Block will work closely with Gardere partner Peter Vogel and the firm’s Internet, eCommerce and Technology and Cybersecurity and Privacy Legal Services practice groups.
“When I was looking to return to the private sector, Peter was one of the first people I called. I think we share a vision for the type of cybersecurity legal services our clients will continue to need,” he said.
In his nearly four years with the Texas Department of Information Resources, Block developed statewide plans, standards and guidelines to address new security technology issues, threats and trends and worked to strengthen the information security culture within the state.
The St.
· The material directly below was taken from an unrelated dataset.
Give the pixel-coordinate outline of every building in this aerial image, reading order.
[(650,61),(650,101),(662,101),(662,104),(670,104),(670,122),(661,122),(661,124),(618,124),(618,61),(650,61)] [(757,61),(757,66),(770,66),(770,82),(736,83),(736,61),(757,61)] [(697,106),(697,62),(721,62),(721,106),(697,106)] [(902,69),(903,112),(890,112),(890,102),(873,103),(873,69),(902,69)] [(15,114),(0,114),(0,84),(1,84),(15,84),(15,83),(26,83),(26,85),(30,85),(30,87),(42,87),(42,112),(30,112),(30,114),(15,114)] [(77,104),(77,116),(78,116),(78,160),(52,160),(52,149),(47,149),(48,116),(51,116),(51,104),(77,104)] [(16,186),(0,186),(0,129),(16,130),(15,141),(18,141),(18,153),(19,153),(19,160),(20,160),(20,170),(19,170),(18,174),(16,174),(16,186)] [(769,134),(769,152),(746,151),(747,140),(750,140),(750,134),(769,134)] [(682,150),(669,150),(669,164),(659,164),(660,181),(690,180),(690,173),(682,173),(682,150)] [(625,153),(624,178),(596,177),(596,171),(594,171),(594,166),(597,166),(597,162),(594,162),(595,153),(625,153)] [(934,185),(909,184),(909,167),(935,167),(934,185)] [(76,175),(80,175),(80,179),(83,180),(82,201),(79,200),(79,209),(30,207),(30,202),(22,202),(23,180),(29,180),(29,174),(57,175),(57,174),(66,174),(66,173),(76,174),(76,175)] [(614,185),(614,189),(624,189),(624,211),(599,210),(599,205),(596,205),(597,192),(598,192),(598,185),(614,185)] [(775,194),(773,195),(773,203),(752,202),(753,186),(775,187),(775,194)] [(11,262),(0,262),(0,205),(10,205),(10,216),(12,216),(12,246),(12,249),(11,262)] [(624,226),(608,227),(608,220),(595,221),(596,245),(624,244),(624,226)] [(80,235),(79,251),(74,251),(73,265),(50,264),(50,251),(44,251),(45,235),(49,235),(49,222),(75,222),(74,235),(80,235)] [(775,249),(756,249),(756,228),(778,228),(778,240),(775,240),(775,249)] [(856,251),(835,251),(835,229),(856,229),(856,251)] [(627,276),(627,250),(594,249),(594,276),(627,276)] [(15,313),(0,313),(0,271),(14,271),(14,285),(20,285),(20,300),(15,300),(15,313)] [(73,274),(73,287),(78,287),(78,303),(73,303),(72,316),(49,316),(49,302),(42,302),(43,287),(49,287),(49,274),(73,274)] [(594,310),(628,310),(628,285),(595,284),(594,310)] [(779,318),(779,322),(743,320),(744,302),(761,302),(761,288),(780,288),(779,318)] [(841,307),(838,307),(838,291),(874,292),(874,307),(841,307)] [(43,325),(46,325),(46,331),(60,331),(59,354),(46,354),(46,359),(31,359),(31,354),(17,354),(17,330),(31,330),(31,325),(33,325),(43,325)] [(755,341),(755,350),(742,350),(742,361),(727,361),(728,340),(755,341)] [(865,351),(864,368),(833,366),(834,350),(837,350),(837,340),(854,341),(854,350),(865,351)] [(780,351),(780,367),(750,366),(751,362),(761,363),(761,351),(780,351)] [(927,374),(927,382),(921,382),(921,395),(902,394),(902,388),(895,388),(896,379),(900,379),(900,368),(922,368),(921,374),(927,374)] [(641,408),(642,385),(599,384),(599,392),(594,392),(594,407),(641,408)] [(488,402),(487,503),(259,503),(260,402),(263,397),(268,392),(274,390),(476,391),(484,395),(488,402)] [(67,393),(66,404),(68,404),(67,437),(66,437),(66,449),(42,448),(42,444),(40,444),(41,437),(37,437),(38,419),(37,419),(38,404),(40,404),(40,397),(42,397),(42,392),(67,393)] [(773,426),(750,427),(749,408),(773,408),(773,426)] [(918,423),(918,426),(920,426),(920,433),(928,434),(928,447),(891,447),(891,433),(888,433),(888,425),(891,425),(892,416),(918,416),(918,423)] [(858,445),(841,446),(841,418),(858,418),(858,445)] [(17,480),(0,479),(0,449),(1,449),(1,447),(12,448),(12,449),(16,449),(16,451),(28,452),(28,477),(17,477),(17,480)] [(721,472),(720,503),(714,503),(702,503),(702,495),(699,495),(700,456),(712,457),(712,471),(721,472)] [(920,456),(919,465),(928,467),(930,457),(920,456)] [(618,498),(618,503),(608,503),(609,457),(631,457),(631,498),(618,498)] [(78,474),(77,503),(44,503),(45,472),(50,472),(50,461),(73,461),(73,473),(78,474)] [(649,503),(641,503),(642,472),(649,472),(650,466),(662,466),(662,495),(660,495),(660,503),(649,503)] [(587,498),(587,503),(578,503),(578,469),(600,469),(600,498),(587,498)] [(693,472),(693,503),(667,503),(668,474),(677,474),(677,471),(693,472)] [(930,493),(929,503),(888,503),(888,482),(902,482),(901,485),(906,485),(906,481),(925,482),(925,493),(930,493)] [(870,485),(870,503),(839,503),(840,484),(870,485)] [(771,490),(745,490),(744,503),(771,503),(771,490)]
Mary’s University School of Law alumnus says his experience as the CISO for the State of Texas put him in the “hot seat” and provided him insight into the risks and challenges keeping the firm’s clients up at night.
“The security paradigm for a Fortune 50 company is very different than a mom and pop” he said. “An attorney practicing in this area needs the ability to craft legal protections to the client’s need, risk posture and legal requirements.
“Security can be complex, but it shouldn’t be hard.”
Block believes the two most important actions Texas businesses can take to bolster its cybersecurity profile is to educate staff about potential attacks, such as phishing and ransomware, and develop an incident response plan.
“Any organization can and likely will be the victim of a cyber intrusion,” he said. “Customers and clients are much more likely to return after a breach if the organization acts in a level-headed, professional and diligent manner.”
The hot topics in cybersecurity for 2017, Block says, are the Internet of Things (IoT), increased regulation and more ransomware.
He advises companies that use IoT devices to be proactive in securing, patching and updating these devices. Ransomware, which is a form of malicious code that encrypts a user or organization’s data and demands payment to decrypt the data, is getting more complex and evasive, he says.
During the interim before Texas’ 85th Legislative Session starting next month, Block says there were more charges than any previous interim investigating whether industries and governments in Texas were using best practices for cybersecurity. He predicts the full legislature will take action in this area during the upcoming session.
At the federal level, Block says the government may look to a federal breach notification law, which would help streamline the notification process for companies operating in multiple states. Currently, 47 of 50 states have unique breach notification laws.